In a change from the past, when the government announced the new fuel prices on Tuesday the protests were sporadic, more a half-hearted formality to go through to give people time to digest the 25 per cent increase. Yet this was perhaps one of the most significant hikes we've had.

The truth is people are tired of spending a quarter of their lives in queues, they have seen the high price of the booming grey market, and they understand the long-term impact of businesses having to close down.

Also, the government sugared the bitter pill by saying the sector would be opened up to private investment. But, like most government pronouncements made in haste, the details remain unknown. With strong government-level contracts between IOC and NOC, and with the Indian government granting IOC a monopoly to supply petroleum products from India, one is left to wonder how private sector players will be able to participate.

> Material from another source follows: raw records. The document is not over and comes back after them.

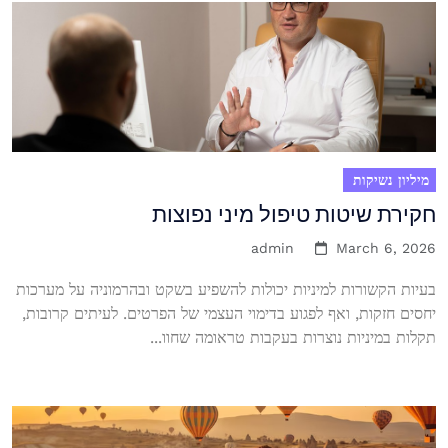
מיליון נשיקות
חקירת שיטות טיפול מיני נפוצות
admin
March 6, 2026
בעיות הקשורות למיניות יכולות להשפיע בשקט ובהרמוניה על מערכות
יחסים חזקות, ואף לפגוע בדימוי העצמי של הפרטים. לעיתים קרובות,
תקלות במיניות נוצרות בעקבות טראומה שחוו...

For the moment, it's the transport operators who will benefit most from the price rises. As in the past, there is no correlation between the fuel price increase and the hike in bus and taxi fares. The transport companies - who function like state enterprises in socialist countries - are already making unilateral pricing decisions.

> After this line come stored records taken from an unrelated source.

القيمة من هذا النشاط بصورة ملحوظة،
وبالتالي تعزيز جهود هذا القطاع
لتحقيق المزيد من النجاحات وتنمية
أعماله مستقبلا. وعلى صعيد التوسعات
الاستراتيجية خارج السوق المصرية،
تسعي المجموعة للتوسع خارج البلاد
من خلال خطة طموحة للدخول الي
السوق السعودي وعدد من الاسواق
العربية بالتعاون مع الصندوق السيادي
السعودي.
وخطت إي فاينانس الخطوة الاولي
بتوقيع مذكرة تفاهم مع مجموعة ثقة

The sector remains one of the most unregulated, and has got away with shoddy practices time and again in the past. For every rupee increase in the fuel price, how much should transport fares and freight charges rise? There should be a way to control this. Now is the time for bus and taxi customers to question every extra rupee they are charged.
And at this price, the consumer should be getting a quality product. It is time the petroleum dealers stopped the shabby practice of adulteration and showed themselves to be purveyors of high quality products.

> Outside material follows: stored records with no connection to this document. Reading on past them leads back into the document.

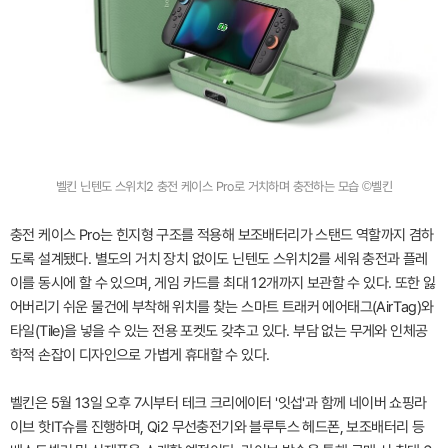
벨킨 닌텐도 스위치2 충전 케이스 Pro로 거치하며 충전하는 모습 ©벨킨
충전 케이스 Pro는 힌지형 구조를 적용해 보조배터리가 스탠드 역할까지 겸하
도록 설계됐다. 별도의 거치 장치 없이도 닌텐도 스위치2를 세워 충전과 플레
이를 동시에 할 수 있으며, 게임 카드를 최대 12개까지 보관할 수 있다. 또한 잃
어버리기 쉬운 물건에 부착해 위치를 찾는 스마트 트래커 에어태그(AirTag)와
타일(Tile)을 넣을 수 있는 전용 포켓도 갖추고 있다. 부담 없는 무게와 인체공
학적 손잡이 디자인으로 가볍게 휴대할 수 있다.
벨킨은 5월 13일 오후 7시부터 테크 크리에이터 '잇섭'과 함께 네이버 쇼핑라
이브 핫IT슈를 진행하며, Qi2 무선충전기와 블루투스 헤드폰, 보조배터리 등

It is not just about quality, but also quantity. Government regulations concerning both fuel quality and the calibration of fuel pumps have always been weak , for obvious reasons which this Beed need not dwell on.

Globally, oil prices will continue to rise as investment in real estate has taken a hit with the subprime crash. Hedge funds and private equity funds are under constant pressure to deliver the high returns they have promised investors, so speculation has now shifted to commodities including oil.

Oil cost $24 a barrel in 2001 and the price has risen nearly sixfold in the past seven years. Those analysts who predicted the $200 barrel may yet be proven right. Nepal has no influence on global oil prices: our GDP is lower than the marketing budgets of some oil firms. But while Nepal cannot do much about the price or supply, it can surely do something on the demand side.

A water-rich, electricity-poor country like ours should be looking at hydropower development more seriously than ever, perhaps even allowing merchant plants to be built without a Power Purchase Agreement in place. The cost of hydropower is low compared with the cost of petroleum products, and the time will come when hydropower pricing can be aligned to oil pricing. Product substitution will eventually take place: people will use electricity for domestic cooking and heating, and will buy hybrid or electric vehicles.

It is also time to explore energy from waste, wind and sun, which can all be developed for less than the cost of oil at $200 a barrel. Energy and water management in the 21st century are going to be just as important as the management of state boundaries was in the the 18th and 19th centuries. Failure will bring disaster. Any takers?